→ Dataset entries
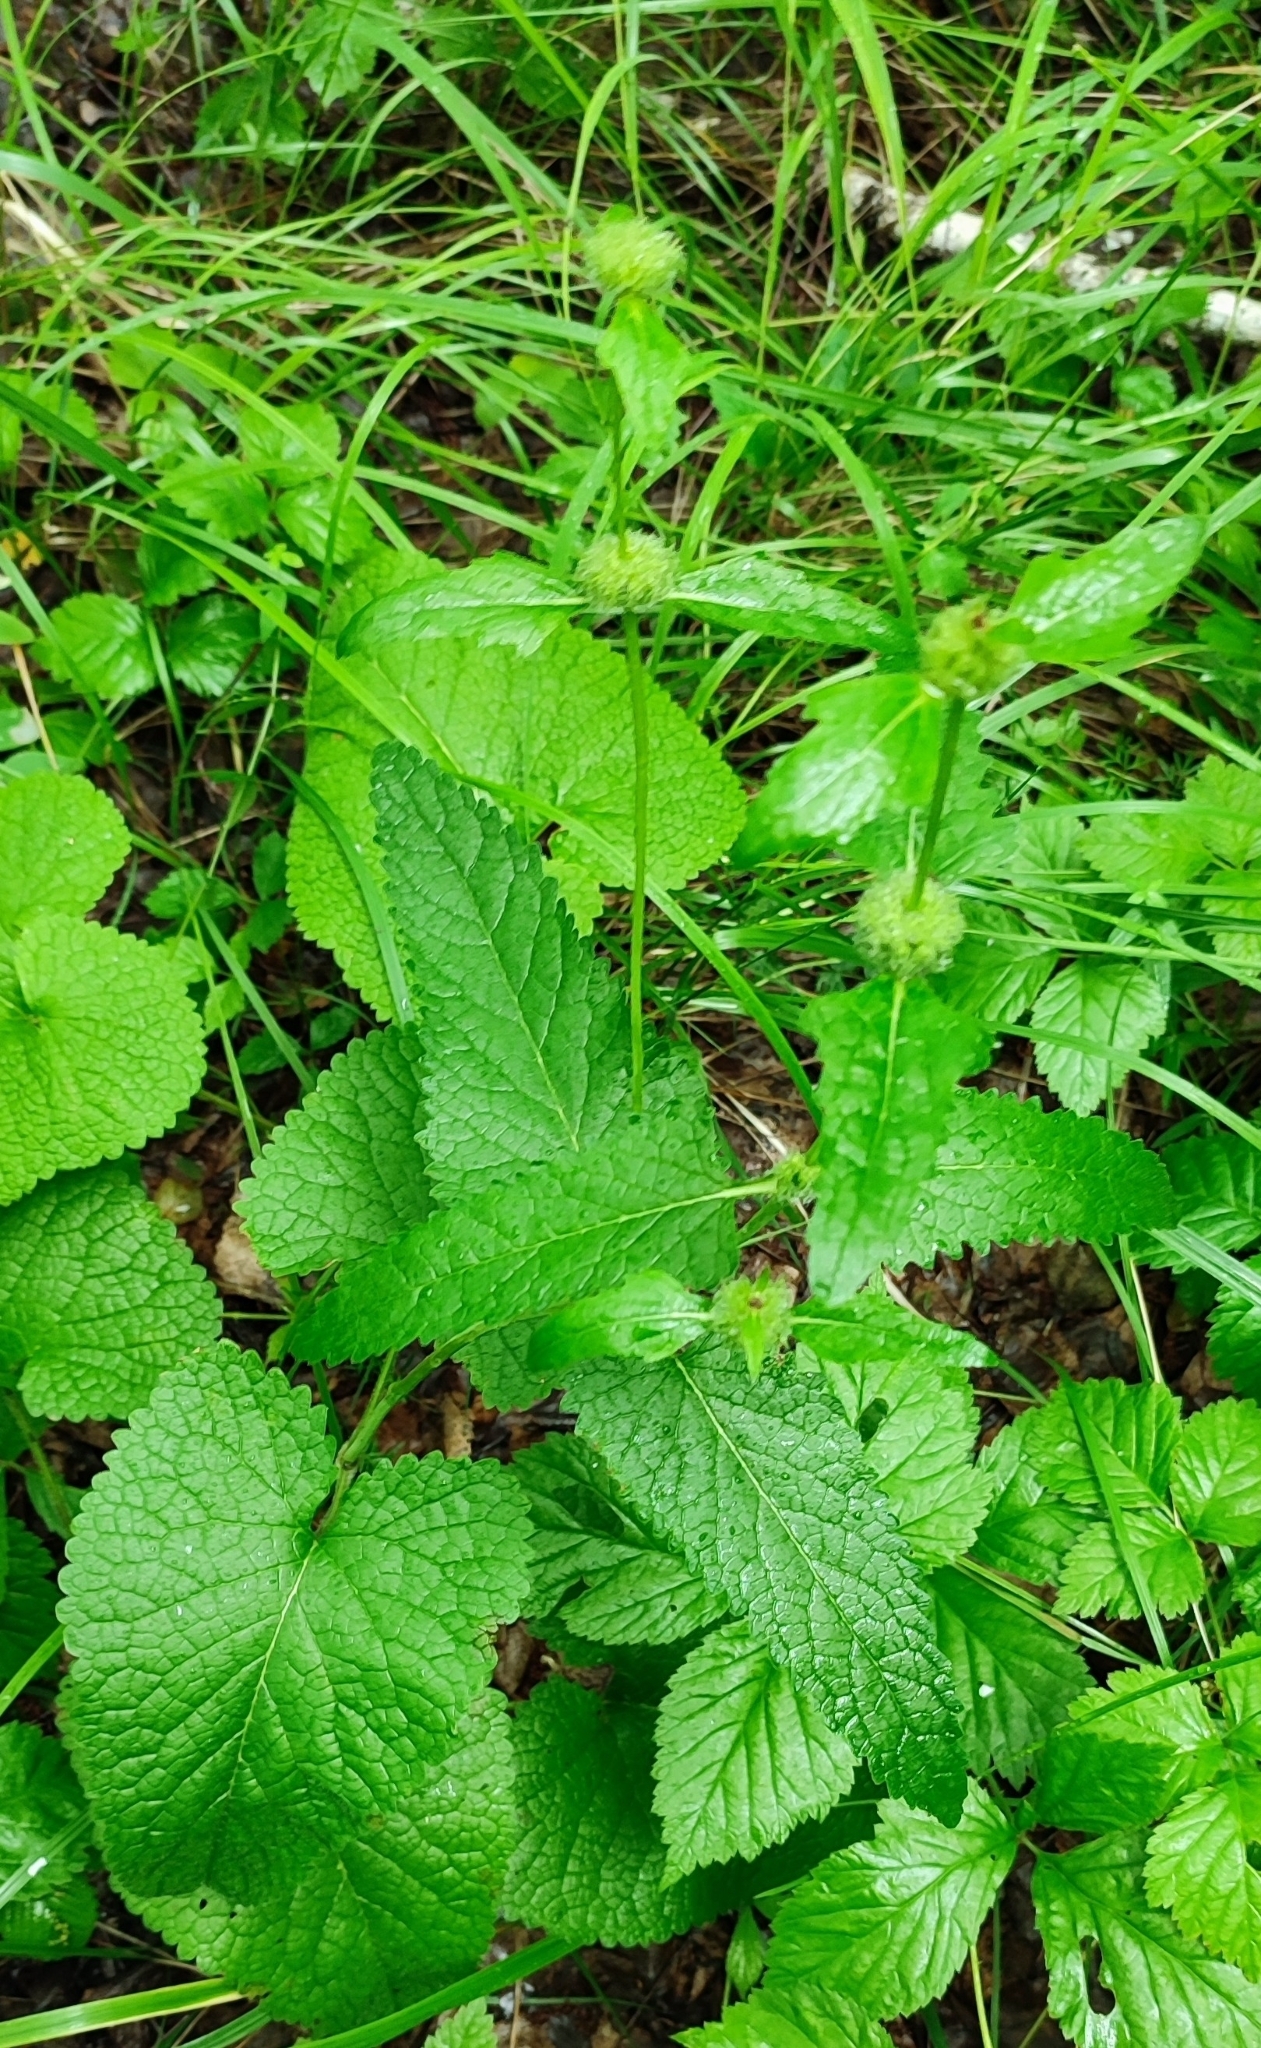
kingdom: Plantae
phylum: Tracheophyta
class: Magnoliopsida
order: Lamiales
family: Lamiaceae
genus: Phlomoides
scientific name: Phlomoides tuberosa
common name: Tuberous jerusalem sage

→ WHAT THIS TASK INVOLVES
Can you give back the part of the data that opens with the line containing "class: Magnoliopsida" and runs through the end of the data, swapping "common name" for "vernacular name" and changing nothing else?

→ TASK RESPONSE
class: Magnoliopsida
order: Lamiales
family: Lamiaceae
genus: Phlomoides
scientific name: Phlomoides tuberosa
vernacular name: Tuberous jerusalem sage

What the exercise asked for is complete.